Presentato con successo a Un Certain Regard a Cannes74 e poi al Festival di Giffoni, Una voce fuori dal coro è il primo lungometraggio di Yohan Manca, in sala dal 24 novembre distribuito da I Wonder Pictures e Unipol Biografilm Collection.
Una voce fuori dal coro è un racconto di formazione scritto con abilità e diretto con sguardo sincero e amorevole. Senza sforzi o pietismi commuove raccontando una realtà complessa con semplice spontaneità, avvalendosi di attori bravi che interpretano ogni battuta con scioltezza e naturalezza, e di un finale “come solo i francesi” riescono a realizzare.
Nour (l’eccenzionale Maël Rouin Berrandou) ha quattordici anni; ultimo di quattro fratelli, ha imparato presto a vivere. Il padre di origine italiana è morto, la mamma, di origine nordafricana, è attaccata a una macchina per respirare, in coma, per poco o ancora per molto tempo, non è dato sapere.
In un sobborgo del Sud della Francia, i quattro fratelli sono abituati a fare famiglia tra loro, a modo loro in un infinito labirinto di case popolari. Non hanno alternative: chi spaccia, chi fa il gigolò, chi vende articoli contraffatti. Li tiene uniti la madre, che intendono curare amorevolmente e far morire a casa, dove ha vissuto con loro, non in ospedale come pretenderebbe uno zio. Quando aumentano i bip del monitor che segna i battiti del cuore della donna, Nour punta le casse audio del computer verso la sua stanza e clicca play su brani di musica lirica.

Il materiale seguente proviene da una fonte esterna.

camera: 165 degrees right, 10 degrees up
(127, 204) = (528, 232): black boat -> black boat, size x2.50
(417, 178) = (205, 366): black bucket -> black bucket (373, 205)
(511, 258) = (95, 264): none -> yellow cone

L’aria “Una furtiva lagrima” è stata la colonna sonora del fidanzamento dei suoi genitori, suo padre l’ha cantata a sua madre per conquistarla. Nour conosce Pavarotti, ma poco o nulla di lirica. Un giorno mentre è alle prese con uno dei tanti lavoretti socialmente utili, in una scuola popolare, Nour sente uscire da un’aula la voce di Pavarotti che canta “Nessun Dorma”. Sbircia dalla finestra, e scopre un corso di musica tenuto da un soprano, Sarah (Judith Chemla), che lo invita a partecipare, ma Nour inizialmente rifiuta.

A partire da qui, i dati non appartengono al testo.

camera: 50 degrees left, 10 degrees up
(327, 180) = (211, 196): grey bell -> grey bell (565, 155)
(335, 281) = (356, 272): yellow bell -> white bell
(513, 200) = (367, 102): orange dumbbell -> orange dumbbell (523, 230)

Rifiuta perché è cresciuto in un mondo dove occorre guadagnare soldi per vivere, ma soprattutto per comprare le medicine alla madre. E l’Arte non rientra nell’elenco delle ozpioni disponibili. Eppure Nour lentamente, spronato da Sarah, diventa parte della classe e impara non solo a impostare la voce nella sua amata “Una furtiva lagrima”, ma alla fine canta anche il Brindisi da “La Traviata”.
Il finale lieto nella realtà non esiste mai. Ma la speranza sì.
Girato in 16 mm «Il film è liberamente adattato da un’opera teatrale di Hédi Tillette de Clermont-Tonnerre, che ho portato in scena e recitato quando avevo 17 anni – dichiara il regista Yohan Manca – . È composto da quattro monologhi, recitati da quattro fratelli. Uno dei suoi temi è l’incontro di un personaggio con l’arte, contro ogni previsione. E questa esperienza mi è molto familiare perché è ciò che io stesso ho vissuto. Ho messo molti ricordi personali in questo film, della mia giovinezza, della mia infanzia. Come i quattro fratelli del film, vengo anch’io da un quartiere popolare, a sud di Seine-et-Marne e Pantin, a est di Parigi. Anche io sono di origine mediterranea, spagnolo per parte di madre, italiano per parte di padre, e ho voluto fare i conti con quelle origini, e con l’immigrazione dal bacino del Mediterraneo. Volevo raccontare la vita dei quartieri popolari lontano dalle immagini veicolate continuamente dai canali di informazione, che trattano questi territori solo come luoghi pericolosi, popolati da teppisti. La mia scelta è stata quella di mostrare cosa c’è di bello e romantico in questi territori. E volevo indirizzare tutta l’attenzione dello spettatore verso un soggetto eterno: il modo in cui l’arte può salvarci»
Una voce fuori dal coro racconta una storia fatta di umanità e tenerezza: sul potere dell’Arte in una classe sociale emarginata, sui sogni (aspirazioni), sui legami indissolubili tra fratelli, sul dolore e sulla perdita all’interno di un mondo brutale.